Task to complete: Retype the essay opening on Aristotle and memory word for word, from its title to its final sentence.

Aristotle’s Forgotten Theory of Memory in the Heart
What the Intrinsic Cardiac Nervous System reveals about ancient philosophy, perception, and the nature of recollection.
At The Net session this week, hosted by O.G. Rose, we spoke about memory and attention. Memory is a most curious condition of the soul. To give an example: when I hold in my hands an article of clothing from my father, or when I approach the playground where I used to play as a child, the memories associated with these places and objects feel present-at-hand—independent of my thought or will. What I do with these memories is, of course, within my control and power. Aristotle notes such a dual path of perception when he writes that an object present may not be “brought-before-the-eyes” (ὑποφερομένων ὑπὸ τὰ ὄμματα) if the subject happens to be deep in thought, overwhelmed by fear, or startled by a loud noise (Aristotle, De Sensu 447a). Yet the initial presence of these memory objects is something thrown-before-me. The article of clothing or the playground shows itself as a partial object, both in my hands and in my heart.

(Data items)
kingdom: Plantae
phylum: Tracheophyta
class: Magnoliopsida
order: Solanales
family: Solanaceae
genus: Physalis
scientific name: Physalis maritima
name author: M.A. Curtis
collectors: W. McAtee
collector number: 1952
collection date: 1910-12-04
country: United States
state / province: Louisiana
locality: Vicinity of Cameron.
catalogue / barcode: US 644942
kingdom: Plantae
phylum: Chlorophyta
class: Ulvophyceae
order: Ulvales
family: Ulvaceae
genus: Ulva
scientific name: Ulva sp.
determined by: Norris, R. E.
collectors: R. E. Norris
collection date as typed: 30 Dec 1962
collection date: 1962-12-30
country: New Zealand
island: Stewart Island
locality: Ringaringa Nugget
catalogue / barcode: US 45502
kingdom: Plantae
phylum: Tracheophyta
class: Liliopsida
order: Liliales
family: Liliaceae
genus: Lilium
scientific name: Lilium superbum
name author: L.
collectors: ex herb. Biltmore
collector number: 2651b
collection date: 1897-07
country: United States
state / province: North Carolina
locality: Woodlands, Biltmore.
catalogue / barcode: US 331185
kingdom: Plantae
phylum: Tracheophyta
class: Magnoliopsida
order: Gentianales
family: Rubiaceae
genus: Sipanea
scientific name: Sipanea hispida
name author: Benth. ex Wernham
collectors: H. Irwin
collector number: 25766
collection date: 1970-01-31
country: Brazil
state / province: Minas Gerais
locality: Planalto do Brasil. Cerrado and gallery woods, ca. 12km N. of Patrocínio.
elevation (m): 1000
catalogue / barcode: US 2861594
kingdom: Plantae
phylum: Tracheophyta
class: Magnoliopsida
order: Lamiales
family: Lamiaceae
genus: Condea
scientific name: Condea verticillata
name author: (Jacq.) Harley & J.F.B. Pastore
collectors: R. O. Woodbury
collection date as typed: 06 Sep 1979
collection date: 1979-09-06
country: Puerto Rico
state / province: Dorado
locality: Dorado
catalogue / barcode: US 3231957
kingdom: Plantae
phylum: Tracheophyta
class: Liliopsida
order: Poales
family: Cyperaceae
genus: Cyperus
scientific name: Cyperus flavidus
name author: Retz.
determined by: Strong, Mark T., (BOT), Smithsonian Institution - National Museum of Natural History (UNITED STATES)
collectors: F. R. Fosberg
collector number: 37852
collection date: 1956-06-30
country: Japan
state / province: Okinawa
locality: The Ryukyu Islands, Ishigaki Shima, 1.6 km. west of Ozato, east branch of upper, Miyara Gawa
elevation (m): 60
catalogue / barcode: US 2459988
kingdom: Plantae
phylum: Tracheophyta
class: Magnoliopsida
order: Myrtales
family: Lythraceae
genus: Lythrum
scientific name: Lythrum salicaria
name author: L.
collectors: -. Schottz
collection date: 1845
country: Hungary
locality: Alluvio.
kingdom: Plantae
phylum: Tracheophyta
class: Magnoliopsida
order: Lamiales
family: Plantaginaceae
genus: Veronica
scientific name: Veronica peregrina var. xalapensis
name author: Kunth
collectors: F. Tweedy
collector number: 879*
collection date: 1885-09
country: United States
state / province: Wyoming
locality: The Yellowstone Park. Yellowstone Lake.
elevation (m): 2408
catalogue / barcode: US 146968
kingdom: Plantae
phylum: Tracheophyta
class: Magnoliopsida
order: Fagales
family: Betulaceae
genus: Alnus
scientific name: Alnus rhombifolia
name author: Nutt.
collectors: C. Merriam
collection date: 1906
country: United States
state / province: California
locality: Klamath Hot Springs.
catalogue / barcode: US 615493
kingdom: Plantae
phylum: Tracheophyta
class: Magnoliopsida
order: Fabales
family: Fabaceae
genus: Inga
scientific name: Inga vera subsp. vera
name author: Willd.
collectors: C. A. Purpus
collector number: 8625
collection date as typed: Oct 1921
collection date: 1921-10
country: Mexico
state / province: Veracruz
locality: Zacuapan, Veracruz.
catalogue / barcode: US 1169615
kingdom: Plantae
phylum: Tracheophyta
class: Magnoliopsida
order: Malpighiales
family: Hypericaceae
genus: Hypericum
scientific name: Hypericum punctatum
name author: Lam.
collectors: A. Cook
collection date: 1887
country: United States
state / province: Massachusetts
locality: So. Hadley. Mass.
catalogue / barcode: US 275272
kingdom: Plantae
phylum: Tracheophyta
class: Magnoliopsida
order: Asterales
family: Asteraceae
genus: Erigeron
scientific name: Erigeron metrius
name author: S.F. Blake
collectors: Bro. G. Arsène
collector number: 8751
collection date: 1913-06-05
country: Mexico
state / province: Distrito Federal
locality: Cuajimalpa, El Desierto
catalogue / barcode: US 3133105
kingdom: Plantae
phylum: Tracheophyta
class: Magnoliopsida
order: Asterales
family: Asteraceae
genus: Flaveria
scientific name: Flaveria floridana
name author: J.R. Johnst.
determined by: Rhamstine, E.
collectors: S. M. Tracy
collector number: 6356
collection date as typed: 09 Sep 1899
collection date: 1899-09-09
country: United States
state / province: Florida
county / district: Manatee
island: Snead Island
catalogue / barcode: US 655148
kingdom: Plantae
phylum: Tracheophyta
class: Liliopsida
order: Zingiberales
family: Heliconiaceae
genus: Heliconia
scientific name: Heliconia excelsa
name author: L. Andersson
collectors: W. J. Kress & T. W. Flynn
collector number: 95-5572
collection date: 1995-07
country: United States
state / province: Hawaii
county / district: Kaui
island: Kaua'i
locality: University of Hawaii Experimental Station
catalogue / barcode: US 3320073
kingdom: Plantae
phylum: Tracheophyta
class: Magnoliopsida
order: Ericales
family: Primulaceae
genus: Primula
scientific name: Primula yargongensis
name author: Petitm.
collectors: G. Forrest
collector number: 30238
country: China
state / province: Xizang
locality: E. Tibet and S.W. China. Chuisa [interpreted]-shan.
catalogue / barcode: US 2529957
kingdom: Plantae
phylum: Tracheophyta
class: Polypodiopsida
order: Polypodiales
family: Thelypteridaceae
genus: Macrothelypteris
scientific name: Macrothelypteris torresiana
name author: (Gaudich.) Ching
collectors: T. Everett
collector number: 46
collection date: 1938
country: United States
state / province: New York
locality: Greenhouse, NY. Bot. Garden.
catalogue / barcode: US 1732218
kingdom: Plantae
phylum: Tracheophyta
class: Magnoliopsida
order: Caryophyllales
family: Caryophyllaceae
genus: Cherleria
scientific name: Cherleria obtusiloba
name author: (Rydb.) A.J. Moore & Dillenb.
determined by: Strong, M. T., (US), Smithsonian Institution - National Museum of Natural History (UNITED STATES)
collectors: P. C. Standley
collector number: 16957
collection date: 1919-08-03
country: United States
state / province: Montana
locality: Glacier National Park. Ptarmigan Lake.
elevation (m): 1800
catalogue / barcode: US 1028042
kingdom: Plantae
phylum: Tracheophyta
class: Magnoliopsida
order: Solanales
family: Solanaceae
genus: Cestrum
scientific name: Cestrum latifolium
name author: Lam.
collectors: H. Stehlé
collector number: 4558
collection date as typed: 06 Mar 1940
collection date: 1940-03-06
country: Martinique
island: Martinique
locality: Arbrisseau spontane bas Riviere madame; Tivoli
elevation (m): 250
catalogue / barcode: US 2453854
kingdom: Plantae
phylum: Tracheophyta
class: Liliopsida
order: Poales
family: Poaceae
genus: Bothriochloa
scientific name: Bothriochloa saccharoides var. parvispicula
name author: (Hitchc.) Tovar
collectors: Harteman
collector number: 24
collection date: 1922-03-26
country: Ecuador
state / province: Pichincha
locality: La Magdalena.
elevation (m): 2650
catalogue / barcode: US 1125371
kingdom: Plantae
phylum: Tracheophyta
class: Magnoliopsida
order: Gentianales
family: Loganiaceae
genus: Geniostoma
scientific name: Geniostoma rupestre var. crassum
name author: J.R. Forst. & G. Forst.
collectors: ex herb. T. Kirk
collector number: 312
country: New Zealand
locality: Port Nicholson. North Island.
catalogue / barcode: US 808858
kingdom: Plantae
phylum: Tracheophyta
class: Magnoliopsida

Problem solution:
Aristotle’s Forgotten Theory of Memory in the Heart
What the Intrinsic Cardiac Nervous System reveals about ancient philosophy, perception, and the nature of recollection.
At The Net session this week, hosted by O.G. Rose, we spoke about memory and attention. Memory is a most curious condition of the soul. To give an example: when I hold in my hands an article of clothing from my father, or when I approach the playground where I used to play as a child, the memories associated with these places and objects feel present-at-hand—independent of my thought or will. What I do with these memories is, of course, within my control and power. Aristotle notes such a dual path of perception when he writes that an object present may not be “brought-before-the-eyes” (ὑποφερομένων ὑπὸ τὰ ὄμματα) if the subject happens to be deep in thought, overwhelmed by fear, or startled by a loud noise (Aristotle, De Sensu 447a). Yet the initial presence of these memory objects is something thrown-before-me. The article of clothing or the playground shows itself as a partial object, both in my hands and in my heart.